Em termos de realizações, o País não tem nada a comemorar. A gestão Bolsonaro até o momento foi responsável por uma atitude criminosa que multiplicou os óbitos na pandemia, deixou a economia em frangalhos com a volta da inflação e a fuga de investidores, desmontou a educação, agrediu o meio ambiente, asfixiou a ciência e patrocinou uma legislação armamentista. Bolsonaro não deixará nenhum legado além da tentativa de acabar com a democracia. O delírio liberal de Paulo Guedes, até o momento, escondeu apenas mais um avanço populista irresponsável sobre o Estado e o desmonte da política de responsabilidade fiscal duramente conquistada na redemocratização. Desde 2019, não ocorreu nenhuma privatização, mas duas novas estatais foram criadas. O “choque de energia barata” propagandeado pelo ministro nunca aconteceu. Ao contrário, os preços no setor explodiram e o País está na iminência de um novo apagão.

“Os 1000 dias de Bolsonaro representam um atraso absurdo em todas as áreas, mas uma em particular exige atenção: quem se elegeu para ‘mudar tudo isso aí’ se juntou ao PT e o Centrão para acabar com a Lava Jato e atrasar todo o trabalho de combate à corrupção”, disparou o senador Alessandro Vieira sobre as comemorações.
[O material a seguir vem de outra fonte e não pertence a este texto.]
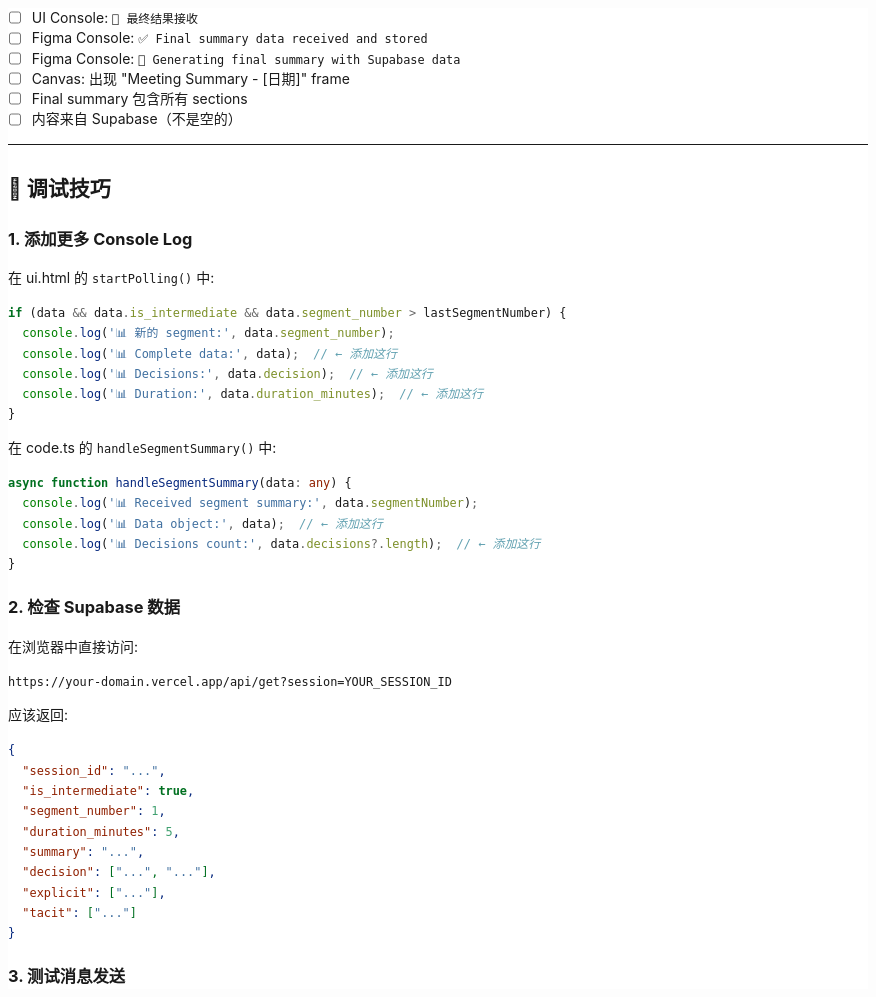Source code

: - [ ] UI Console: `🎯 最终结果接收`
- [ ] Figma Console: `✅ Final summary data received and stored`
- [ ] Figma Console: `🎯 Generating final summary with Supabase data`
- [ ] Canvas: 出现 "Meeting Summary - [日期]" frame
- [ ] Final summary 包含所有 sections
- [ ] 内容来自 Supabase（不是空的）

---

## 🔧 调试技巧

### 1. 添加更多 Console Log

在 ui.html 的 `startPolling()` 中:
```javascript
if (data && data.is_intermediate && data.segment_number > lastSegmentNumber) {
  console.log('📊 新的 segment:', data.segment_number);
  console.log('📊 Complete data:', data);  // ← 添加这行
  console.log('📊 Decisions:', data.decision);  // ← 添加这行
  console.log('📊 Duration:', data.duration_minutes);  // ← 添加这行
}
```

在 code.ts 的 `handleSegmentSummary()` 中:
```typescript
async function handleSegmentSummary(data: any) {
  console.log('📊 Received segment summary:', data.segmentNumber);
  console.log('📊 Data object:', data);  // ← 添加这行
  console.log('📊 Decisions count:', data.decisions?.length);  // ← 添加这行
}
```

### 2. 检查 Supabase 数据

在浏览器中直接访问:
```
https://your-domain.vercel.app/api/get?session=YOUR_SESSION_ID
```

应该返回:
```json
{
  "session_id": "...",
  "is_intermediate": true,
  "segment_number": 1,
  "duration_minutes": 5,
  "summary": "...",
  "decision": ["...", "..."],
  "explicit": ["..."],
  "tacit": ["..."]
}
```

### 3. 测试消息发送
Antes de mais nada, o espetáculo representou uma tentativa desesperada de melhorar a imagem do governo e estancar a queda na popularidade de Bolsonaro. Além de um show de improviso, os eventos viraram uma mal-disfarçada campanha eleitoral antecipada. Para o País, o problema são os 457 dias que ainda faltam para o governo acabar.